Maritime Activity Reports, Inc.

May 22, 2012

'Victoria Mathias' Photo credit RWE Innogy

'Victoria Mathias' Photo credit RWE Innogy

RWE Innogy names offshore wind turbine installation vessel “Victoria Mathias” tasked to help build the German offshore wind farm 'Nordsee Ost'

During a festive ceremony in Bremerhaven , RWE Innogy named one of its two offshore installation vessels. The vessel “Victoria Mathias” will build the wind farm “Nordsee Ost” around 30 kilometres north of the island of Heligoland from its base port Bremerhaven.

The wind power station with an installed output of 295 megawatts can supply around 295,000 German households with electricity each year. The installation vessel is the first of its kind worldwide to be able to transport up to four offshore wind turbines of the multi-megawatt class at the same time and then install them at a depth of more than 40 metres.


Although the vessel was built in South Korea, Europe accounts for around 60 percent of created value. The German supply sector alone contributed around 40 percent of the “Victoria Mathias”. The order value per vessel was around 100 million euros, and Lloyd Werft finished off the vessel.

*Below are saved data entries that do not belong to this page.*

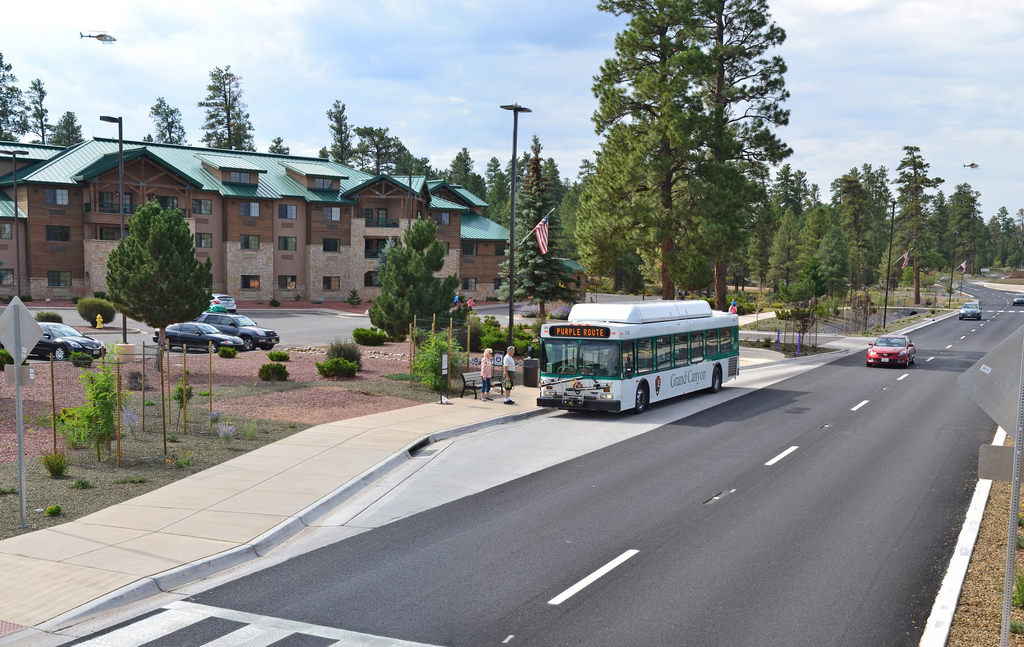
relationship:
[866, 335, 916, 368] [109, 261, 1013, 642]
red car on road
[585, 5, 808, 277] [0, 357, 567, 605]
trees near sidewalk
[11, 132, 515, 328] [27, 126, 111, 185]
building with roof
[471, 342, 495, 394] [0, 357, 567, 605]
woman standing on sidewalk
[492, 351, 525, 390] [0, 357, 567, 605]
man standing on sidewalk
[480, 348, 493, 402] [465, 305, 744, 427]
woman waiting at bus stop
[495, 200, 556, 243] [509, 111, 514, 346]
flag on side of post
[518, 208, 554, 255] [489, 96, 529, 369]
flag on pole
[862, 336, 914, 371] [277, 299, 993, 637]
red car on street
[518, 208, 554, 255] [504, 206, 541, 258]
flag on flagpole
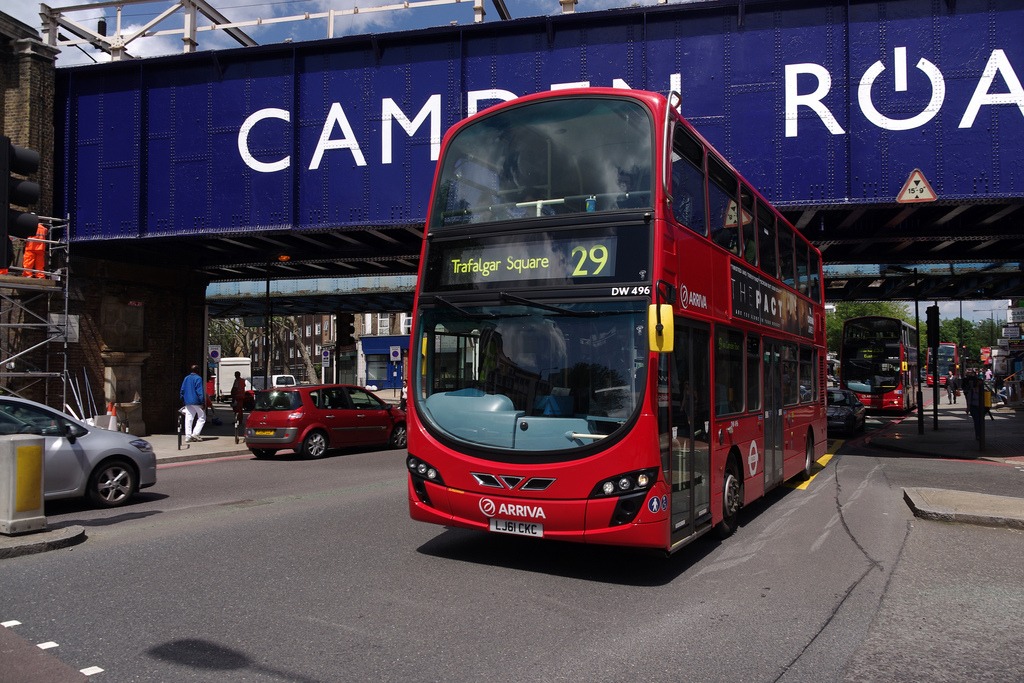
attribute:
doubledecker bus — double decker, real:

The specialised vessel, which is more than 100 metres long and 40 metres wide, is perfectly designed for the construction of offshore wind turbines and is one of the most powerful of its kind. A satellite-controlled navigation system can position the vessel precisely at centimetre accuracy for the construction works at sea.

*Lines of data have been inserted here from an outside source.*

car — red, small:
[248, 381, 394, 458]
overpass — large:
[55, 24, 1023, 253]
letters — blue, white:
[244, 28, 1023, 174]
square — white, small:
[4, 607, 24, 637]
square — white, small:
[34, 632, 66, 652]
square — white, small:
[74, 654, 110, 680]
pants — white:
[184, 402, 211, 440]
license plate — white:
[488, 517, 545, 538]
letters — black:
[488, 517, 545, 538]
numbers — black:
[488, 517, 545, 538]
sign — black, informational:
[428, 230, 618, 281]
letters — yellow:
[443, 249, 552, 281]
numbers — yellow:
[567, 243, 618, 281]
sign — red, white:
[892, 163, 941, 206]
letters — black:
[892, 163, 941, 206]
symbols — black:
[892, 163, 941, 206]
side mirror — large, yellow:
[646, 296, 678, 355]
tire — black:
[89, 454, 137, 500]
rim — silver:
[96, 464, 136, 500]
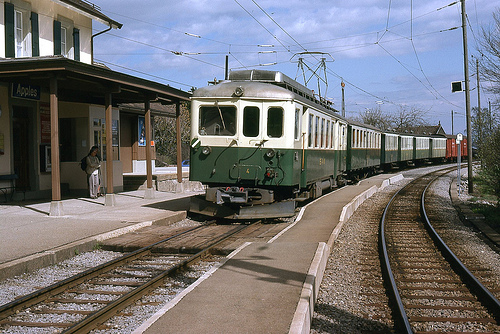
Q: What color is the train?
A: Green, white, and red.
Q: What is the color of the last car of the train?
A: Red.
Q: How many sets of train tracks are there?
A: Two.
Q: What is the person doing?
A: Waiting at the station.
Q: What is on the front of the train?
A: A cow catcher.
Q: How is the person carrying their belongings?
A: In a backpack.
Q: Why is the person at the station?
A: To ride on the train.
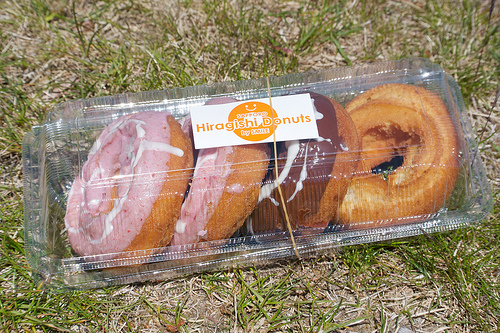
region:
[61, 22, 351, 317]
donuts in a container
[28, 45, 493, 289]
donuts in a clear container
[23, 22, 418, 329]
container on the grass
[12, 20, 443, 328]
clear container on the ground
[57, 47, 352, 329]
plastic containe ron the ground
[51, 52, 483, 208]
cooked donuts in a container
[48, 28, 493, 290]
a plastic container with cooked donuts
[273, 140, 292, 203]
There is a donut here with chocolate frosting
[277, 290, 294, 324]
There is a green patch of grass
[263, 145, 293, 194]
There is a rubber band here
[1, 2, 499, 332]
A clear plastic container of donuts on the ground.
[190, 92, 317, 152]
A white tag on top of the container lid.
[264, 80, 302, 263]
A rubber band around the container.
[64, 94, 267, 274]
Two pink frosted donuts with white frosting drizzled on top.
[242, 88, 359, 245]
A chocholate frosted donut with white drizzled frosting.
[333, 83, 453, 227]
A plain brown donut.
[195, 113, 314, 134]
The donut company name in orange letters.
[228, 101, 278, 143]
An orange circle with a smiley face on top.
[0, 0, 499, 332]
Grass and dirt on the ground.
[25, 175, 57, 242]
A package with donuts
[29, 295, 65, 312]
Grass next to package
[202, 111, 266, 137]
Lablel on the package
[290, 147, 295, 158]
Icing on a donut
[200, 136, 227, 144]
A white label on the package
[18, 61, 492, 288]
plastic case on donuts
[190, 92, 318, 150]
white sticker on plastic case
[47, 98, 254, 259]
white iced cake donuts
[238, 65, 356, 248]
chocolate frosting on donut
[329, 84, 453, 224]
one plain cake donut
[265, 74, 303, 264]
tan rubber band on package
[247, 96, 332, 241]
white frosting on chocolate frosted donuts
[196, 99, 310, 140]
orange writing on white sticker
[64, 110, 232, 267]
white frosting on pink icing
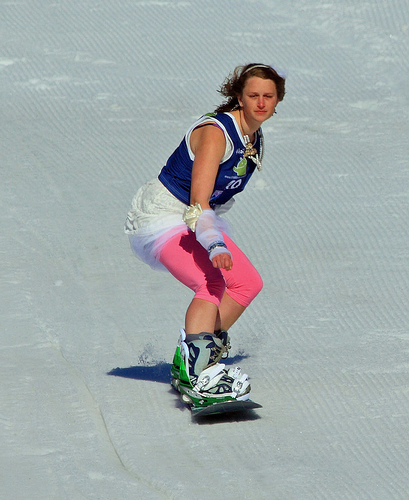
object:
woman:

It has extendible steel beams that fix it securely to the seabed, and a crane with 1,000 tons of lifting capacity. On the building site, the vessel thus turns into a jack-up rig, from which foundations and wind turbines can be installed. The installation vessel will transport two foundation structures every two weeks and later to transport and install all 48 wind turbines of the 6 megawatt class. 


In addition to the ”Victoria Mathias”, the company also had another vessel built, the ”Friedrich Ernestine”, which is identical in construction. This vessel will build the Gwynt y Môr wind farm (576 megawatts) off the coast of Wales.